As the sun rose, more people headed to the area to try to support rescue efforts. Others were looking through the remains of their tents, in apparent attempts to salvage anything from them.
Those trying to leave struggled to work their way through the giant craters left in the ground.
Tearfully standing outside Khan Younis’ Nasser Hospital, a woman mourned her sister, who was killed in the attack.
“My sister was martyred, she was 35 years old,” she said. “Her husband disappeared when the Israelis took him six months ago.”
The woman, who was just a street away from her sister’s tent, said she is survived by six daughters and two sons.

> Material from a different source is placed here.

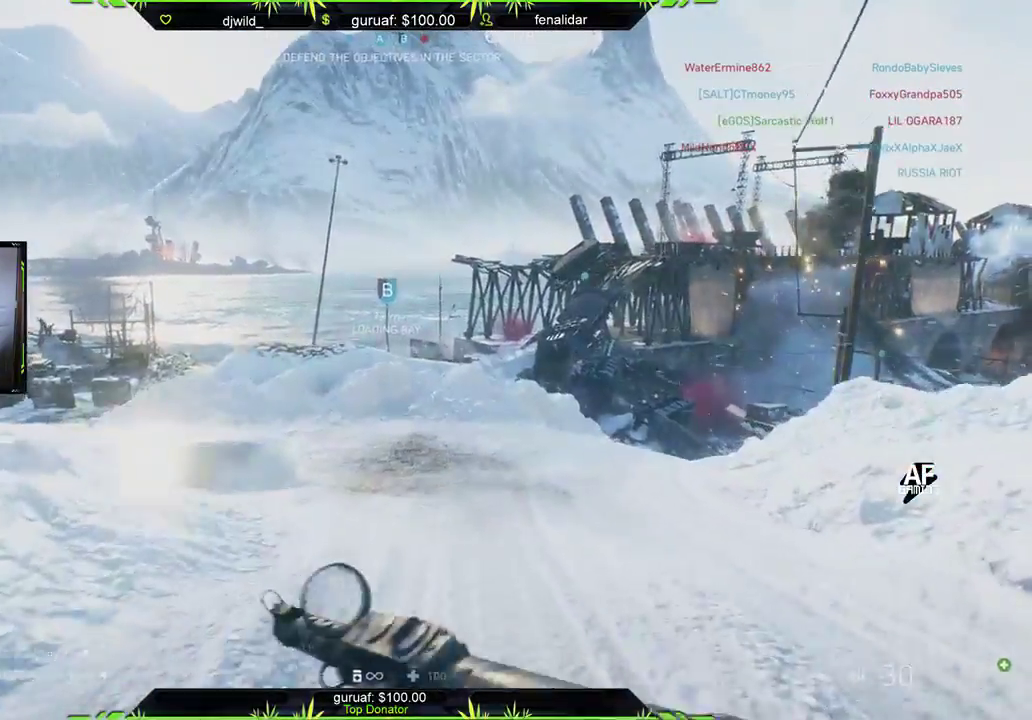
{"buttons": [], "left_stick": "up", "right_stick": "right", "events": [[317, "right_stick", "right"]]}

“How can you see a girl orphaned? No mother, no father, no grandparents, no one,” she said.
Nearly all of Gaza’s population of 2.1 million have been repeatedly displaced due to ongoing Israeli
attacks, with many of them forced to flee to what Israel describes as a “humanitarian zone” in the southern part of the enclave.
The Zionist regime repeatedly reduces the area designated as a humanitarian zone, claiming some places in it were used by Hamas, forcing Palestinians to move to an ever-shrinking area that has also been bombed by Israel in the past.
Human rights groups and UN experts have accused Israel of collective punishment against Palestinians. Since last October, Israeli forces have martyred more than 41,000 Palestinians in the enclave, the majority of whom are women and children.
The fresh carnage came as a campaign to vaccinate a final 200,000 children in north Gaza against polio began on Tuesday although health and aid officials said the operation was complicated by access restrictions, evacuation orders and shortages of fuel.
The campaign in north Gaza follows the vaccination of more than 446,000 Palestinian children in central and south Gaza earlier this month.
Vaccination centers are in areas that are militarily very active, difficult to reach and isolated if things go wrong, Sam Rose, a deputy director of UNRWA, told Reuters.
“There are some nerves, but we’ll have to make it work,” he said.